TASK TO CARRY OUT: Give the listing again word for word, excluding the pictures it contains.

DATA EXCERPT:
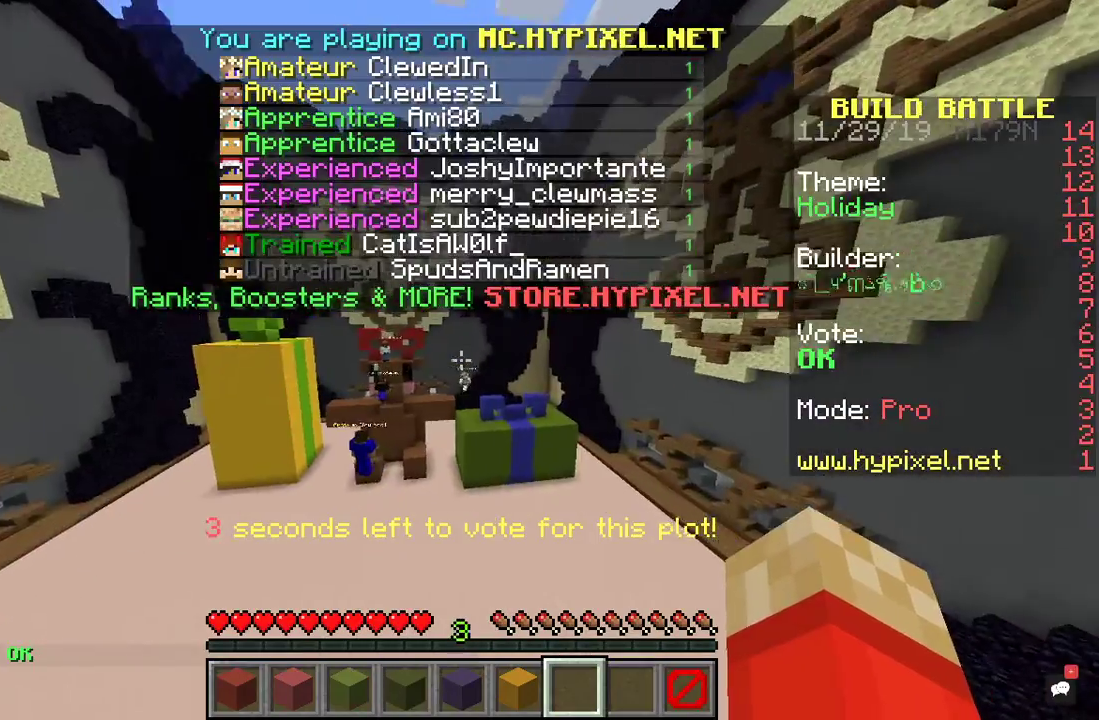
{"keys": ["w"], "mouse": [], "events": [[400, "w", "down"]]}
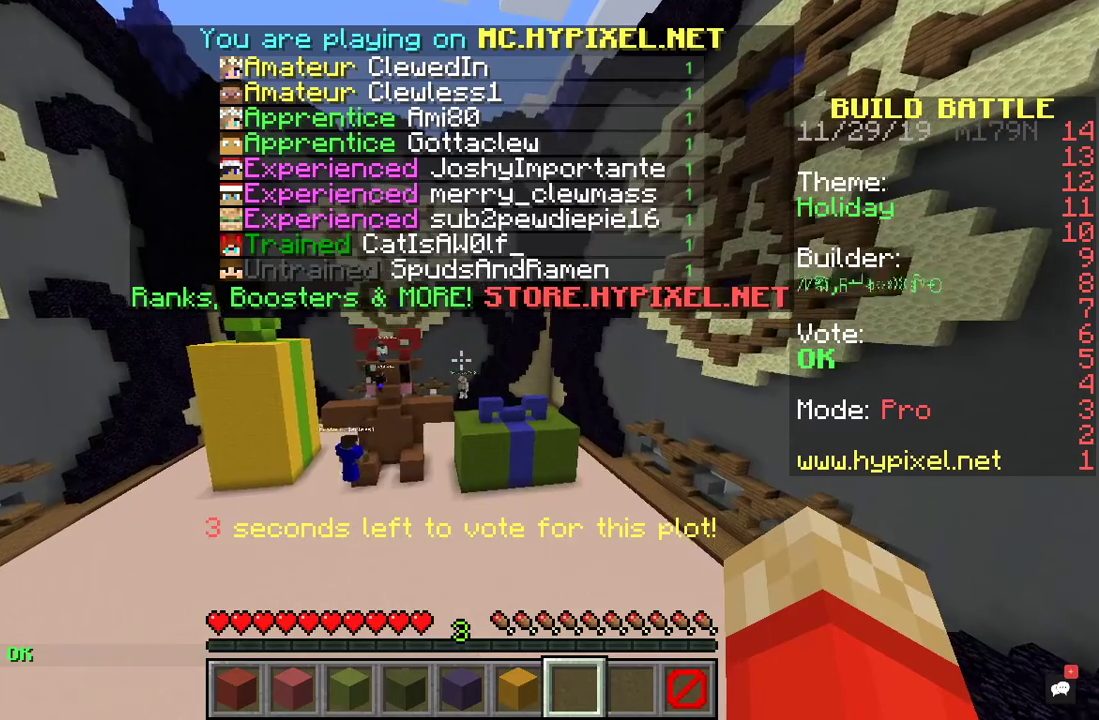
{"keys": [], "mouse": [], "events": [[67, "w", "up"]]}
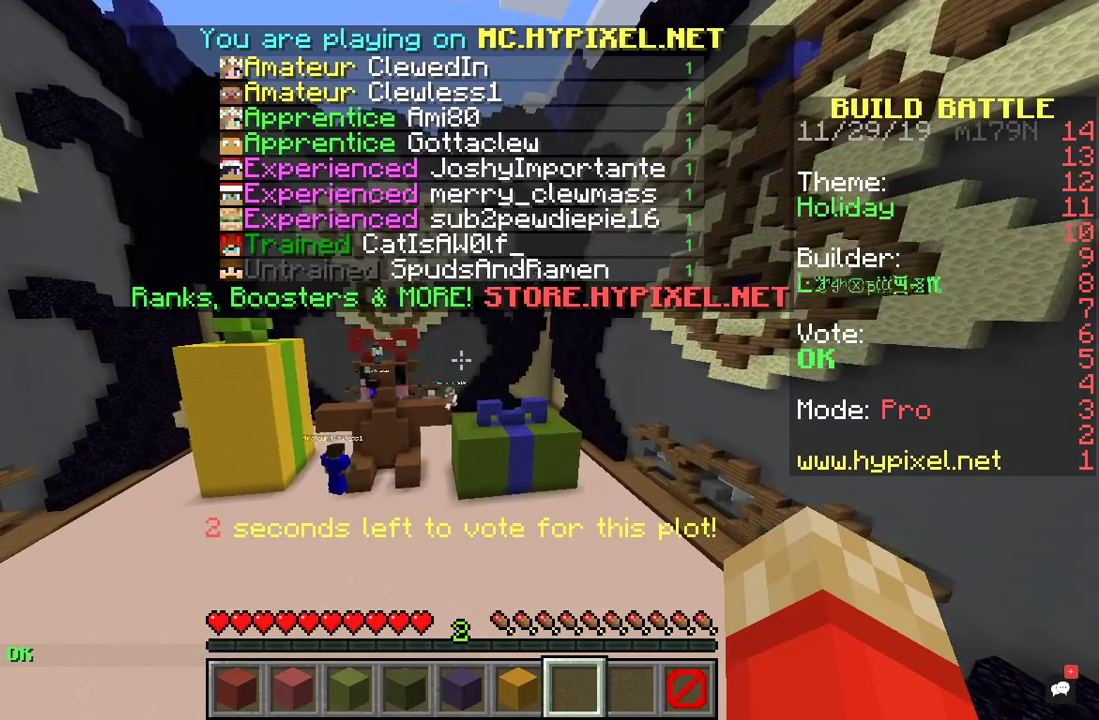
{"keys": [], "mouse": [], "events": []}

YOUR SOLUTION:
{"keys": ["w"], "mouse": [], "events": [[400, "w", "down"]]}
{"keys": [], "mouse": [], "events": [[67, "w", "up"]]}
{"keys": [], "mouse": [], "events": []}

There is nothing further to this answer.